THINGS TO DO:
1. In the consulting agreement excerpt, whose prior consent must the Consultant obtain before subcontracting or delegating any part of its obligations?
2. Print verbatim the part of the consulting agreement excerpt that begins at the words "The Parties to" and stops after "confer with counsel.".

Consultant shall not, in any written or oral communications with
any party or through any medium, whether tangible, electronic, or
otherwise, criticize, ridicule or make any statement which,
directly or indirectly, disparages, causes harm to, or is
derogatory of the Company or its affiliates or any of their
respective directors or senior officers. Consultant shall not
express any negative opinions of the Company, the Company’s
business or products, or any affiliates of the Company or their
businesses or products. The provision shall be construed broadly
and shall govern any statement, express or implied, made concerning
the Company, the Company’s business and products, or
affiliates of the Company.
SECTION 5
MISCELLANEOUS
Section 5.1
Authority to Be
Bound.
The Parties to this Agreement represent they have the
authority to enter into this Agreement. The promises made herein
shall be binding upon all undersigned Parties, and are the joint
and several obligations of each of the undersigned. Each party will
take responsible steps to insure that their associates, affiliates,
employees, agents, representatives and officers abide by the
provisions of this Agreement. The Parties hereto, and each of them,
further represent and declare that they have carefully read this
Agreement and know the contents thereof and sign the same freely
and voluntarily, and each of the Parties hereto have been given the
opportunity to confer with counsel.
Section 5.2
Delegation
.
Consultant shall not, without
Company’s prior consent (which consent Company may withhold
in its sole discretion) subcontract or delegate, or enter into,
amend or modify any subcontract for the delegation or performance
of, any part of its obligations under this Agreement. Without
limitation on the foregoing, and notwithstanding any Company
consent thereto, Consultant shall remain fully responsible to
Company for the performance of any services rendered by any
subcontractor personnel, as if such subcontractor or subcontractor
personnel were Consultant or Consultant personnel
hereunder.
Section 5.3
Force
Majeure
.

DATA SECTION:
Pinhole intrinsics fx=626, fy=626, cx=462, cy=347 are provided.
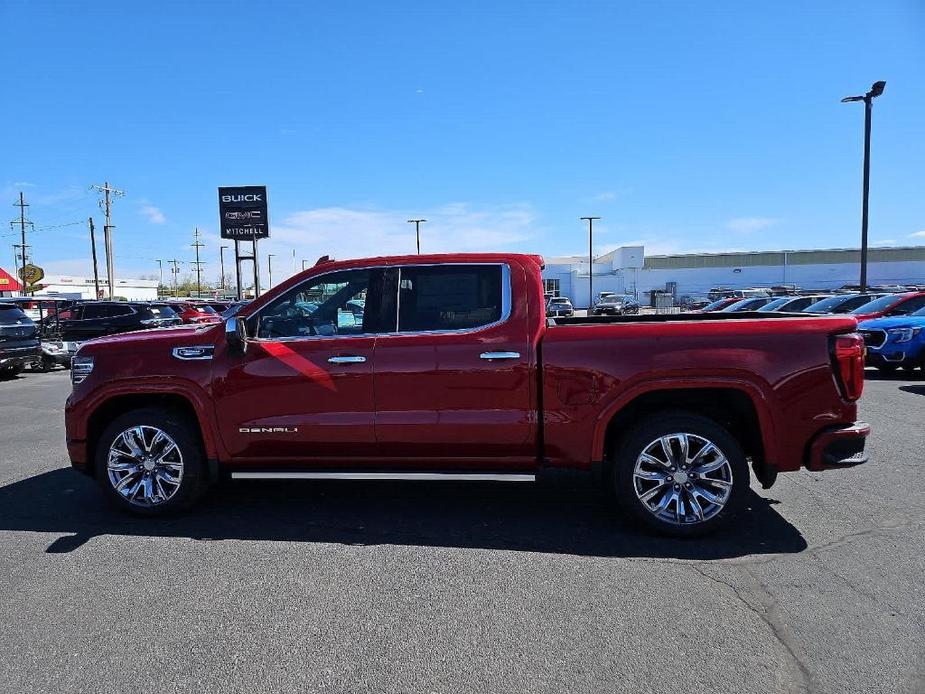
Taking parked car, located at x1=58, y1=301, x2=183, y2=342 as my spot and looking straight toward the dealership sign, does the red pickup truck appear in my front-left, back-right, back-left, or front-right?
back-right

REPLIES:
1. The Company's prior consent, which the Company may withhold in its sole discretion.

2.
The Parties to this Agreement represent they have the
authority to enter into this Agreement. The promises made herein
shall be binding upon all undersigned Parties, and are the joint
and several obligations of each of the undersigned. Each party will
take responsible steps to insure that their associates, affiliates,
employees, agents, representatives and officers abide by the
provisions of this Agreement. The Parties hereto, and each of them,
further represent and declare that they have carefully read this
Agreement and know the contents thereof and sign the same freely
and voluntarily, and each of the Parties hereto have been given the
opportunity to confer with counsel.